Find each line in the data below that contains the string "images" and copy those lines out. Matching is case-sensitive.

Source texts of formatted documents
○ ○ ○ ○ ○ ○ ○
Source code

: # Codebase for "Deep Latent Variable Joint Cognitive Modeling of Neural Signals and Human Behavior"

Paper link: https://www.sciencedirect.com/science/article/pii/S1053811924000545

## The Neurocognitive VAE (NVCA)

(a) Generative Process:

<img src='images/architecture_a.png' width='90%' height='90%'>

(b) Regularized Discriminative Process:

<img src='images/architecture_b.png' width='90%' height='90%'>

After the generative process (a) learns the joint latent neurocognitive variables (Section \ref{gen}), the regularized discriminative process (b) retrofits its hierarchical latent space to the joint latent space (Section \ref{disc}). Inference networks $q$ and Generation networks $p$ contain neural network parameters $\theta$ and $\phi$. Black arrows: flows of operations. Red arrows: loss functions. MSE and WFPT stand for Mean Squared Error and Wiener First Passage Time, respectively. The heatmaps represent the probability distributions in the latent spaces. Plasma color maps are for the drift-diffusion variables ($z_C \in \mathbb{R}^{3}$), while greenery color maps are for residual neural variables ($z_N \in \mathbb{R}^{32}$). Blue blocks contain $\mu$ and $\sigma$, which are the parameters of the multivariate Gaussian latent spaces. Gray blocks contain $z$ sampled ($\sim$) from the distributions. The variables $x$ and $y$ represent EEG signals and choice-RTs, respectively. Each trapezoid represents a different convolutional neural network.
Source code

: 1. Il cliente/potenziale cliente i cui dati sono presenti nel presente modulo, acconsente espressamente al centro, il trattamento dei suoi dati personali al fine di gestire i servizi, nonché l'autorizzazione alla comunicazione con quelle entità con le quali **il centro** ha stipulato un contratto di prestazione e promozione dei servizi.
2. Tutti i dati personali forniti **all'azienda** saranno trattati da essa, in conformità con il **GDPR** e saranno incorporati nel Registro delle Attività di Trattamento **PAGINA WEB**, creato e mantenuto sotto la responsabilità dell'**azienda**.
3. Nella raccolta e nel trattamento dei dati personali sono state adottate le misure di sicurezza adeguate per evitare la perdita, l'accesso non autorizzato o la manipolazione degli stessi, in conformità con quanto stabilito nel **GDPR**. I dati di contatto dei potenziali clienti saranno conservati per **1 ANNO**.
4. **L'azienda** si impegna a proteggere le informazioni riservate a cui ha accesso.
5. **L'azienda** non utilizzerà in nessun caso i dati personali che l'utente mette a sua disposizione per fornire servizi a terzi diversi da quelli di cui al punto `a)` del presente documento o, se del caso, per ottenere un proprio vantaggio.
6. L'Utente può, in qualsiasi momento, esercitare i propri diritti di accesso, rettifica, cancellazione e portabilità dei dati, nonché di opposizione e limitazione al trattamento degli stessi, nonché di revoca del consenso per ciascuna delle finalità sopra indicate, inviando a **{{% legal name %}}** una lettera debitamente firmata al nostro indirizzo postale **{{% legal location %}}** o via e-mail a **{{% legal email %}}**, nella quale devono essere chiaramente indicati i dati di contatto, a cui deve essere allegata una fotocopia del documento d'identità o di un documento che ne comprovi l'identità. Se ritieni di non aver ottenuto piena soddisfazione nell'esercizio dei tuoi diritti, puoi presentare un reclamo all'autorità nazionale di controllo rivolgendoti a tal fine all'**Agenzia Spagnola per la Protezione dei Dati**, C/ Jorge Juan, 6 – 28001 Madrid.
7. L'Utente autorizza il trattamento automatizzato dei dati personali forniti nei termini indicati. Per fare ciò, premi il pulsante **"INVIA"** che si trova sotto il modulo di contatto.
○ ○ ○ ○ ○ ○ ○
Task output
<img src='images/architecture_a.png' width='90%' height='90%'>
<img src='images/architecture_b.png' width='90%' height='90%'>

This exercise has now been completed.